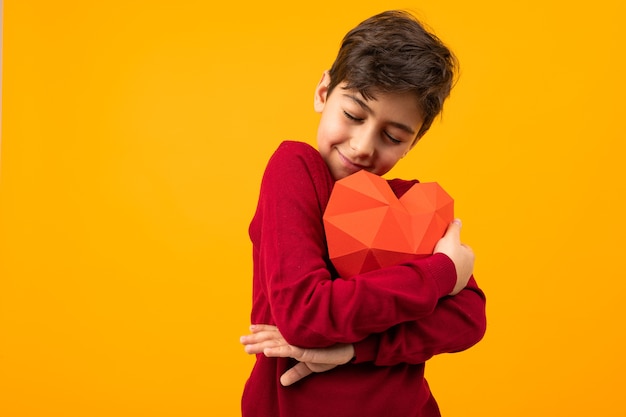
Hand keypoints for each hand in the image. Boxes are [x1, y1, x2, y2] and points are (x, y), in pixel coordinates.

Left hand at [240, 324, 354, 385]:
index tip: (249, 329)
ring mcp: (300, 342)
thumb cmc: (331, 353)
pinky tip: (267, 352)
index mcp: (296, 338)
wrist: (350, 348)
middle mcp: (296, 337)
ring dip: (261, 344)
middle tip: (241, 340)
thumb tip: (282, 382)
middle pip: (272, 337)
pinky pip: (290, 350)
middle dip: (255, 339)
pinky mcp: (307, 350)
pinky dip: (278, 350)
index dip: (262, 331)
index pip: (276, 333)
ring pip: (276, 343)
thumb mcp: (310, 366)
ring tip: (247, 347)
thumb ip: (295, 372)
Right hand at [434, 219, 474, 295]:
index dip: (455, 246)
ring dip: (450, 269)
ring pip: (456, 271)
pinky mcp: (456, 288)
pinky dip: (446, 278)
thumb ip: (454, 229)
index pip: (464, 247)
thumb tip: (458, 221)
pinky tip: (439, 275)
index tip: (446, 246)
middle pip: (460, 260)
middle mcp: (469, 268)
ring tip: (439, 266)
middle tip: (441, 255)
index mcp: (470, 255)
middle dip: (453, 258)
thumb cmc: (447, 255)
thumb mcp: (450, 237)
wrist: (440, 274)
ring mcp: (463, 279)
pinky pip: (451, 281)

**Problem:** Restate the whole listing exactly as written, minus the pictures.

**Result for this task:**
Hand keypoints for each hand in the image. Boxes are [x1, y1, x2, y2] and points are (x, y), in pixel coordinates.

Left hand at [240, 324, 354, 385]:
index tip: (249, 329)
ring mcp: (300, 342)
thumb cmc: (331, 353)
pinky tip: (267, 352)
index mcp: (296, 338)
wrist: (350, 348)
middle mcp: (296, 337)
ring dip: (261, 344)
middle tip: (241, 340)
thumb tip: (282, 382)
middle pip: (272, 337)
pinky pip: (290, 350)
middle dip: (255, 339)
pinky mcp: (307, 350)
pinky dip: (278, 350)
index dip: (262, 331)
index pip: (276, 333)
ring pip: (276, 343)
thumb mcp: (310, 366)
ring tip: (247, 347)
thumb ip: (295, 372)
Right hand at [434, 219, 474, 295]:
index dip: (455, 246)
ring dip: (450, 269)
ring pip: (456, 271)
pinky mcp: (456, 288)
pinky dip: (446, 278)
thumb ip: (454, 229)
index pip: (464, 247)
thumb tip: (458, 221)
pinky tip: (439, 275)
index tip: (446, 246)
middle pip: (460, 260)
middle mcp: (469, 268)
ring tip: (439, 266)
middle tip: (441, 255)
index mcp: (470, 255)
middle dip: (453, 258)
thumb cmc: (447, 255)
thumb mcp: (450, 237)
wrist: (440, 274)
ring mcp: (463, 279)
pinky pip: (451, 281)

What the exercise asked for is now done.